* Task requirements *
Please copy out the material below with "scientific name" replaced by "binomial name" everywhere and nothing else altered. Leave the pictures out.

* Extracted records *
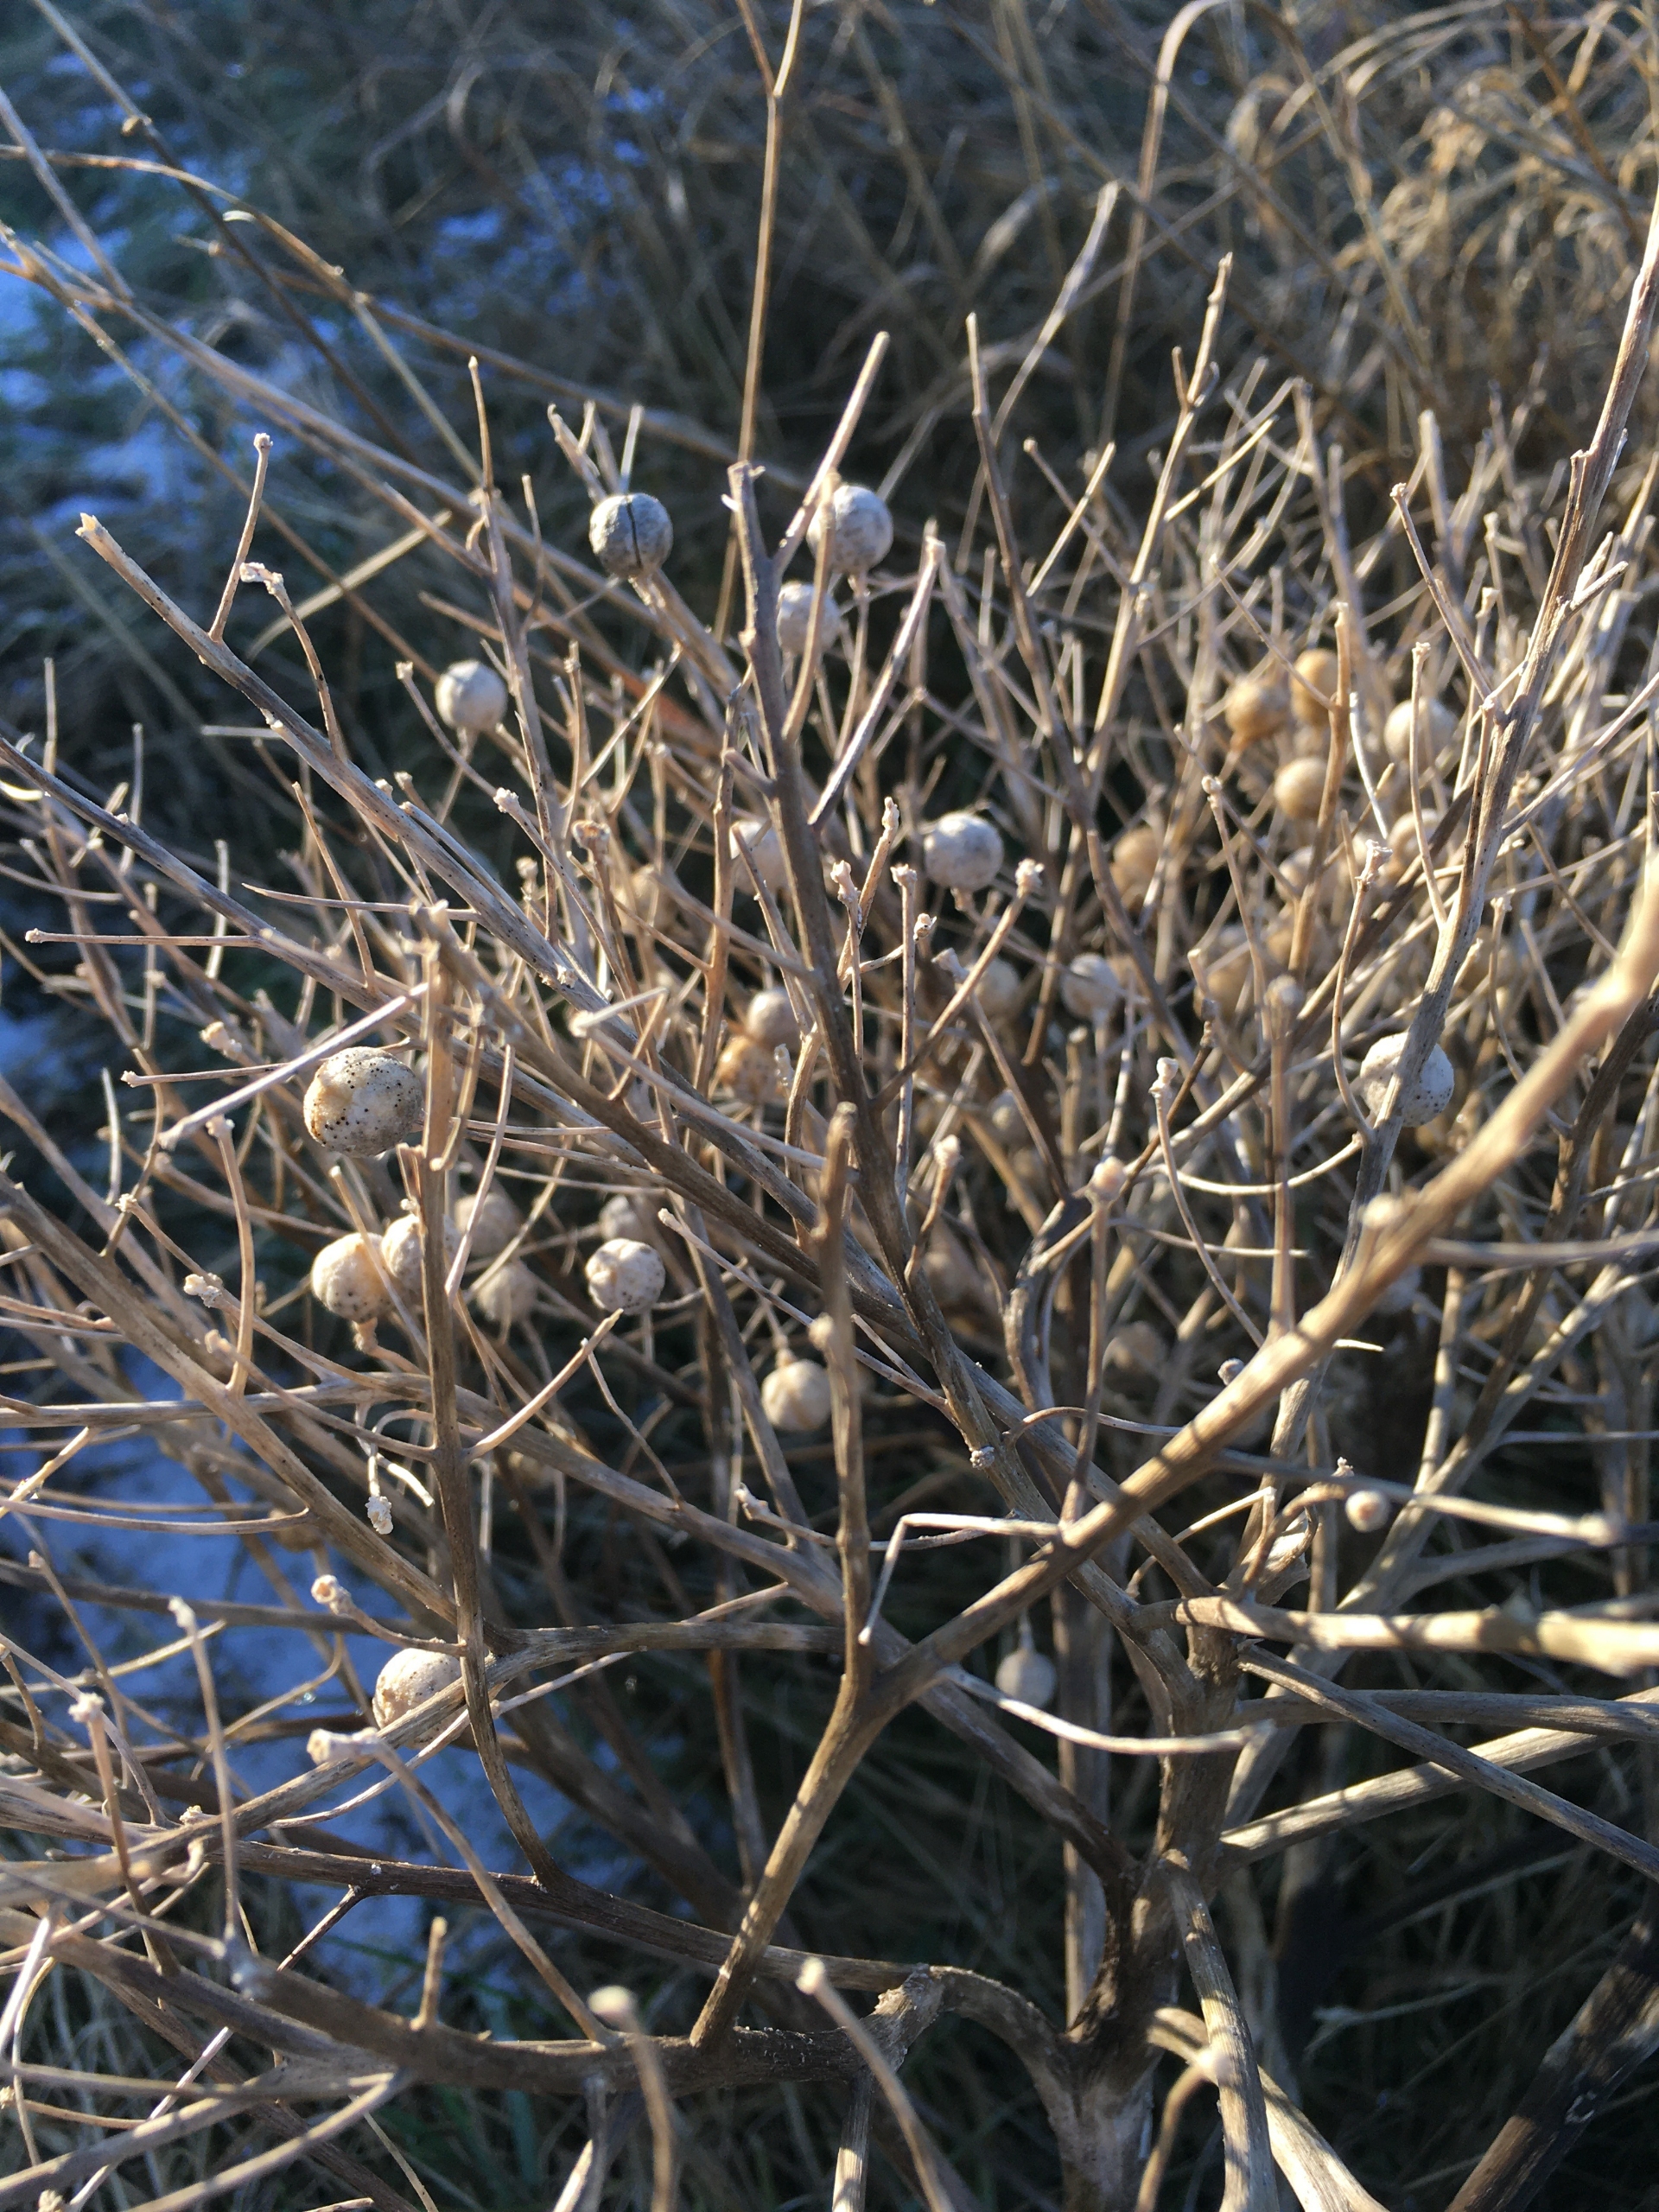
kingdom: Plantae
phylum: Tracheophyta
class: Magnoliopsida
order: Brassicales
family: Brassicaceae
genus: Crambe
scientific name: Crambe maritima
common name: Strandkål
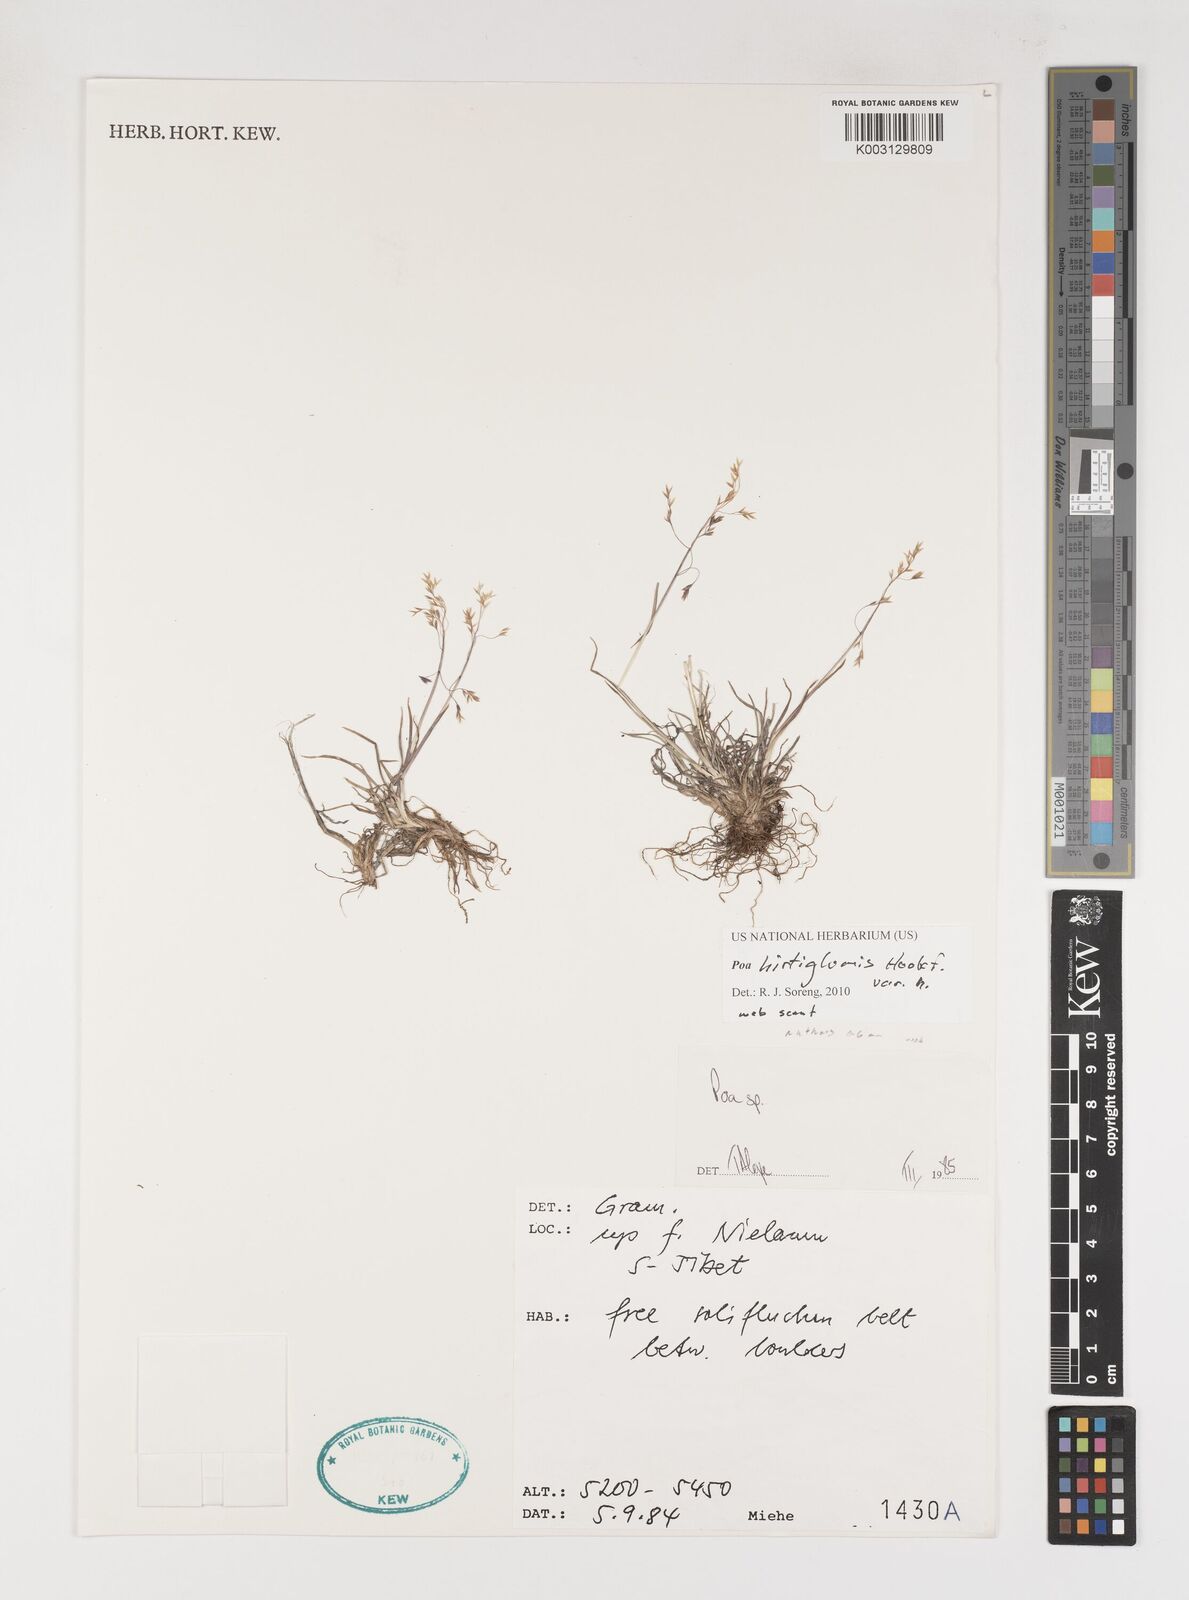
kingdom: Plantae
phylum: Tracheophyta
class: Liliopsida
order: Poales
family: Poaceae
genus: Poa
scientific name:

* Expected answer *
kingdom: Plantae
phylum: Tracheophyta
class: Magnoliopsida
order: Brassicales
family: Brassicaceae
genus: Crambe
binomial name: Crambe maritima
common name: Strandkål
kingdom: Plantae
phylum: Tracheophyta
class: Liliopsida
order: Poales
family: Poaceae
genus: Poa
binomial name:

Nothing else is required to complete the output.